::: SUPPLIED MATERIAL

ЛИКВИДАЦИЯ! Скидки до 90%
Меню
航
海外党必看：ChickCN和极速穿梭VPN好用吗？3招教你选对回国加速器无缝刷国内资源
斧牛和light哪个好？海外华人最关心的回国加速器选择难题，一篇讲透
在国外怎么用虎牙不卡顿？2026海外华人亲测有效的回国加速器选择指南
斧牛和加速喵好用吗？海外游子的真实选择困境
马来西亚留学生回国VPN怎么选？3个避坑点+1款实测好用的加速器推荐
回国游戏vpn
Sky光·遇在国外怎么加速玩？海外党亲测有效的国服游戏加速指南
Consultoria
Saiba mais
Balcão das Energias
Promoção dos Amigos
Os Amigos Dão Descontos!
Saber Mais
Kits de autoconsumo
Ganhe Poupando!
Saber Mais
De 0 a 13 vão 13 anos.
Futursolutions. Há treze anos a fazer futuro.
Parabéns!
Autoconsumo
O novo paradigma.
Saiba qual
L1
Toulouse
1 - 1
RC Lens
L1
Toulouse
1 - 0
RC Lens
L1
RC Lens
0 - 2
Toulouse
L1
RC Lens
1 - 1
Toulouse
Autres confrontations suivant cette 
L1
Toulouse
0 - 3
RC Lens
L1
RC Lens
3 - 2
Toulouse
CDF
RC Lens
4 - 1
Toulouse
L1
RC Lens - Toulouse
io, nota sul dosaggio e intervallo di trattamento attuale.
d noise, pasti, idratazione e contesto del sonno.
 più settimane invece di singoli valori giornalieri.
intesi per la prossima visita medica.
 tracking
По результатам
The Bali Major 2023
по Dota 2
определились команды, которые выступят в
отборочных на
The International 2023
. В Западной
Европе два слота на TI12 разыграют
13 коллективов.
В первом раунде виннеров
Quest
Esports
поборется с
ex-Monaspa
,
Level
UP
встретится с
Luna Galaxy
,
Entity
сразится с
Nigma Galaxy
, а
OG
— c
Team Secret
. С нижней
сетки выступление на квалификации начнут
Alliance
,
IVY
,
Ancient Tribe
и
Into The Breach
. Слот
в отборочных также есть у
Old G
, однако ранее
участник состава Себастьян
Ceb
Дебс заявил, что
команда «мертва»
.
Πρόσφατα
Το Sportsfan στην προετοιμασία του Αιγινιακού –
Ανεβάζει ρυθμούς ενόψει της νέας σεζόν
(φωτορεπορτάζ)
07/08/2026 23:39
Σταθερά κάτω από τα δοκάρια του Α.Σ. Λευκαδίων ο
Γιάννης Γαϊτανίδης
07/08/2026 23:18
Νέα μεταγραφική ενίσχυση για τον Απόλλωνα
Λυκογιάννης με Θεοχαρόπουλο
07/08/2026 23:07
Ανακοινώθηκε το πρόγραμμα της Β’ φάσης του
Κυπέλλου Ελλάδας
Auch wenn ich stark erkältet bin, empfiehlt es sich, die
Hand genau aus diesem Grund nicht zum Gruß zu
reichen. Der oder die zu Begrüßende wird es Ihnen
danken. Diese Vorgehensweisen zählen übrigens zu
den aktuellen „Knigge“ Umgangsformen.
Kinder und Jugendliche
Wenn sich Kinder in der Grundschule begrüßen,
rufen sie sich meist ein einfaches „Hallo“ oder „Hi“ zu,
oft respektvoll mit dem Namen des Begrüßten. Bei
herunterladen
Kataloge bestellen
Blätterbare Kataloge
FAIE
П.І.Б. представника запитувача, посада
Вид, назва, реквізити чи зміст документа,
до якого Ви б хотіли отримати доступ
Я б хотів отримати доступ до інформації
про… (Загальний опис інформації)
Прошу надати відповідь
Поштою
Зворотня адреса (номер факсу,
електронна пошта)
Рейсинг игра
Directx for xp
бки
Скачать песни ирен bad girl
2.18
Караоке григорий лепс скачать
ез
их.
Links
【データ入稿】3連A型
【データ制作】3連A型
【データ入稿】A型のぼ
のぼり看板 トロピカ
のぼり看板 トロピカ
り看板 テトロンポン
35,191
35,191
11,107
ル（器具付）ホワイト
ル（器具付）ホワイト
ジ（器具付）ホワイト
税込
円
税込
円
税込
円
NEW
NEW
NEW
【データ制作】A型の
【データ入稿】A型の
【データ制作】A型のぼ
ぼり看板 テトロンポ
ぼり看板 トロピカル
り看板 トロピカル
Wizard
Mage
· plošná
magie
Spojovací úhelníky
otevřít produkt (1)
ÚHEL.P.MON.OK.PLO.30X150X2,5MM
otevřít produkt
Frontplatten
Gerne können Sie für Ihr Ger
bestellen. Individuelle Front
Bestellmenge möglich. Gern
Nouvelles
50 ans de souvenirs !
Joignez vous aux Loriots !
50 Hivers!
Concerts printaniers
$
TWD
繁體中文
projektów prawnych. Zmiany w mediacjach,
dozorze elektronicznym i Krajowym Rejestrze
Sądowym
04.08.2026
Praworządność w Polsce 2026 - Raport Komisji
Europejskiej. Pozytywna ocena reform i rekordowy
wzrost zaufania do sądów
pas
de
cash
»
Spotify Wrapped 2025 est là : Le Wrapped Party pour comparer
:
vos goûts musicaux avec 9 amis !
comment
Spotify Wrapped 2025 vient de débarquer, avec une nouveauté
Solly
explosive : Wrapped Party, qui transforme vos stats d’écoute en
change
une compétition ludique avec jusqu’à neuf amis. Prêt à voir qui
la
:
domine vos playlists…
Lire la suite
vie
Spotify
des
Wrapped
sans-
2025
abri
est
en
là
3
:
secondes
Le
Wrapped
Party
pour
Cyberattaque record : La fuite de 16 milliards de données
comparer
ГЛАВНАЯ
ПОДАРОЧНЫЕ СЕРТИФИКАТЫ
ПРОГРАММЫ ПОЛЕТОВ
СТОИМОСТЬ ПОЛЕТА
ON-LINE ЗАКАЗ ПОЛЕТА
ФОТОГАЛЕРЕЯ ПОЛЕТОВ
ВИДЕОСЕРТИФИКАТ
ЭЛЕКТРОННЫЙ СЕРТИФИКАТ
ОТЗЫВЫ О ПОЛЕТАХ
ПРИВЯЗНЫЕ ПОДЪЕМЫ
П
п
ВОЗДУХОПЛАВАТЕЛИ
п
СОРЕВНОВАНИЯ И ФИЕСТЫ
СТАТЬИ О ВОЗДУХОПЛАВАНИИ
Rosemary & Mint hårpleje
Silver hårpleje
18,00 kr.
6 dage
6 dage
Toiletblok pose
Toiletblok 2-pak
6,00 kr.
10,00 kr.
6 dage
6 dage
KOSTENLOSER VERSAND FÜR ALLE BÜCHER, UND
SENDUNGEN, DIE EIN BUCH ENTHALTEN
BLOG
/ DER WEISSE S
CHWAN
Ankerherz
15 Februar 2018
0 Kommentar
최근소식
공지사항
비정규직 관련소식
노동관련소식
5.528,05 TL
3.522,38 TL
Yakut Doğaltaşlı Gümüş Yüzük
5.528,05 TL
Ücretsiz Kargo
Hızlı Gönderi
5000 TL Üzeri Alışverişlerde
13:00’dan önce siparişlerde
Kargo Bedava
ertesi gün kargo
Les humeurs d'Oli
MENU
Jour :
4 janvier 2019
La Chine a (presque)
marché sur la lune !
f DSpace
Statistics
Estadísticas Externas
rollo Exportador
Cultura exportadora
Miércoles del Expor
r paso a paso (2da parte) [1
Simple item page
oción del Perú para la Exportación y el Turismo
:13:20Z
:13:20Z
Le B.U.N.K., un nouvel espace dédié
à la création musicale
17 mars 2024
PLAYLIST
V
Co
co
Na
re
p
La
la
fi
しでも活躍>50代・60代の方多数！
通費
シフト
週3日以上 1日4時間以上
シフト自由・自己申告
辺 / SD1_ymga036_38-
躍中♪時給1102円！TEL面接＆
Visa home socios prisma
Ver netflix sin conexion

::::::

- **WHAT YOU WILL DO**:
Produce the entries above once more, identical in every detail.

- **SOLUTION FOR THIS PROBLEM**:
ЛИКВИДАЦИЯ! Скидки до 90%
Меню
航
海外党必看：ChickCN和极速穿梭VPN好用吗？3招教你选对回国加速器无缝刷国内资源
斧牛和light哪个好？海外华人最关心的回国加速器选择难题，一篇讲透
在国外怎么用虎牙不卡顿？2026海外华人亲测有效的回国加速器选择指南
斧牛和加速喵好用吗？海外游子的真实选择困境
马来西亚留学生回国VPN怎么选？3个避坑点+1款实测好用的加速器推荐
回国游戏vpn
Sky光·遇在国外怎么加速玩？海外党亲测有效的国服游戏加速指南
Consultoria
Saiba mais
Balcão das Energias
Promoção dos Amigos
Os Amigos Dão Descontos!
Saber Mais
Kits de autoconsumo
Ganhe Poupando!
Saber Mais
De 0 a 13 vão 13 anos.
Futursolutions. Há treze anos a fazer futuro.
Parabéns!
Autoconsumo
O novo paradigma.
Saiba qual
L1
Toulouse
1 - 1
RC Lens
L1
Toulouse
1 - 0
RC Lens
L1
RC Lens
0 - 2
Toulouse
L1
RC Lens
1 - 1
Toulouse
Autres confrontations suivant cette 
L1
Toulouse
0 - 3
RC Lens
L1
RC Lens
3 - 2
Toulouse
CDF
RC Lens
4 - 1
Toulouse
L1
RC Lens - Toulouse
io, nota sul dosaggio e intervallo di trattamento attuale.
d noise, pasti, idratazione e contesto del sonno.
 più settimane invece di singoli valori giornalieri.
intesi per la prossima visita medica.
 tracking
По результатам
The Bali Major 2023
по Dota 2
определились команды, которые выступят в
отборочных на
The International 2023
. В Западной
Европе два слота на TI12 разыграют
13 коллективов.
В первом раунде виннеров
Quest
Esports
поборется с
ex-Monaspa
,
Level
UP
встретится с
Luna Galaxy
,
Entity
сразится с
Nigma Galaxy
, а
OG
— c
Team Secret
. С нижней
сетки выступление на квалификации начнут
Alliance
,
IVY
,
Ancient Tribe
и
Into The Breach
. Слот
в отборочных также есть у
Old G
, однако ранее
участник состава Себастьян
Ceb
Дебс заявил, что
команда «мертва»
.
Πρόσφατα
Το Sportsfan στην προετοιμασία του Αιγινιακού –
Ανεβάζει ρυθμούς ενόψει της νέας σεζόν
(φωτορεπορτάζ)
07/08/2026 23:39
Σταθερά κάτω από τα δοκάρια του Α.Σ. Λευκαδίων ο
Γιάννης Γαϊτανίδης
07/08/2026 23:18
Νέα μεταγραφική ενίσχυση για τον Απόλλωνα
Λυκογιάννης με Θεοχαρόπουλο
07/08/2026 23:07
Ανακοινώθηκε το πρόγραμμα της Β’ φάσης του
Κυπέλλου Ελλάδας
Auch wenn ich stark erkältet bin, empfiehlt es sich, die
Hand genau aus diesem Grund nicht zum Gruß zu
reichen. Der oder die zu Begrüßende wird es Ihnen
danken. Diese Vorgehensweisen zählen übrigens zu
den aktuellen „Knigge“ Umgangsformen.
Kinder und Jugendliche
Wenn sich Kinder in der Grundschule begrüßen,
rufen sie sich meist ein einfaches „Hallo“ oder „Hi“ zu,
oft respektvoll mit dem Namen des Begrüßten. Bei
herunterladen
Kataloge bestellen
Blätterbare Kataloge
FAIE
П.І.Б. представника запитувача, посада
Вид, назва, реквізити чи зміст документа,
до якого Ви б хотіли отримати доступ
Я б хотів отримати доступ до інформації
про… (Загальний опис інформації)
Прошу надати відповідь
Поштою
Зворотня адреса (номер факсу,
електронна пошта)
Рейсинг игра
Directx for xp
бки
Скачать песни ирен bad girl
2.18
Караоке григорий лепс скачать
ез
их.
Links
【データ入稿】3連A型
【データ制作】3連A型
【データ入稿】A型のぼ
のぼり看板 トロピカ
のぼり看板 トロピカ
り看板 テトロンポン
35,191
35,191
11,107
ル（器具付）ホワイト
ル（器具付）ホワイト
ジ（器具付）ホワイト
税込
円
税込
円
税込
円
NEW
NEW
NEW
【データ制作】A型の
【データ入稿】A型の
【データ制作】A型のぼ
ぼり看板 テトロンポ
ぼり看板 トロピカル
り看板 トロピカル
Wizard
Mage
· plošná
magie
Spojovací úhelníky
otevřít produkt (1)
ÚHEL.P.MON.OK.PLO.30X150X2,5MM
otevřít produkt
Frontplatten
Gerne können Sie für Ihr Ger
bestellen. Individuelle Front
Bestellmenge möglich. Gern
Nouvelles
50 ans de souvenirs !
Joignez vous aux Loriots !
50 Hivers!
Concerts printaniers
$
TWD
繁體中文
projektów prawnych. Zmiany w mediacjach,
dozorze elektronicznym i Krajowym Rejestrze
Sądowym
04.08.2026
Praworządność w Polsce 2026 - Raport Komisji
Europejskiej. Pozytywna ocena reform i rekordowy
wzrost zaufania do sądów
pas
de
cash
»
Spotify Wrapped 2025 est là : Le Wrapped Party pour comparer
:
vos goûts musicaux avec 9 amis !
comment
Spotify Wrapped 2025 vient de débarquer, avec une nouveauté
Solly
explosive : Wrapped Party, qui transforme vos stats d’écoute en
change
une compétition ludique avec jusqu’à neuf amis. Prêt à voir qui
la
:
domine vos playlists…
Lire la suite
vie
Spotify
des
Wrapped
sans-
2025
abri
est
en
là
3
:
secondes
Le
Wrapped
Party
pour
Cyberattaque record : La fuite de 16 milliards de données
comparer
ГЛАВНАЯ
ПОДАРОЧНЫЕ СЕРТИФИКАТЫ
ПРОГРАММЫ ПОЛЕТОВ
СТОИМОСТЬ ПОЛЕТА
ON-LINE ЗАКАЗ ПОЛЕТА
ФОТОГАЛЕРЕЯ ПОЛЕТОВ
ВИДЕОСЕРТИФИКАТ
ЭЛЕКТРОННЫЙ СЕРТИФИКАТ
ОТЗЫВЫ О ПОЛЕТАХ
ПРИВЯЗНЫЕ ПОДЪЕМЫ
П
п
ВОЗДУХОПЛАВАТЕЛИ
п
СОРЕВНОВАНИЯ И ФИЕСТЫ
СТАТЬИ О ВОЗДУХОПЛАВАНИИ
Rosemary & Mint hårpleje
Silver hårpleje
18,00 kr.
6 dage
6 dage
Toiletblok pose
Toiletblok 2-pak
6,00 kr.
10,00 kr.
6 dage
6 dage
KOSTENLOSER VERSAND FÜR ALLE BÜCHER, UND
SENDUNGEN, DIE EIN BUCH ENTHALTEN
BLOG
/ DER WEISSE S
CHWAN
Ankerherz
15 Februar 2018
0 Kommentar
최근소식
공지사항
비정규직 관련소식
노동관련소식
5.528,05 TL
3.522,38 TL
Yakut Doğaltaşlı Gümüş Yüzük
5.528,05 TL
Ücretsiz Kargo
Hızlı Gönderi
5000 TL Üzeri Alışverişlerde
13:00’dan önce siparişlerde
Kargo Bedava
ertesi gün kargo
Les humeurs d'Oli
MENU
Jour :
4 janvier 2019
La Chine a (presque)
marché sur la lune !
f DSpace
Statistics
Estadísticas Externas
rollo Exportador
Cultura exportadora
Miércoles del Expor
r paso a paso (2da parte) [1
Simple item page
oción del Perú para la Exportación y el Turismo
:13:20Z
:13:20Z
Le B.U.N.K., un nouvel espace dédié
à la création musicale
17 mars 2024
PLAYLIST
V
Co
co
Na
re
p
La
la
fi
しでも活躍>50代・60代の方多数！
通費
シフト
週3日以上 1日4時間以上
シフト自由・自己申告
辺 / SD1_ymga036_38-
躍中♪時給1102円！TEL面接＆
Visa home socios prisma
Ver netflix sin conexion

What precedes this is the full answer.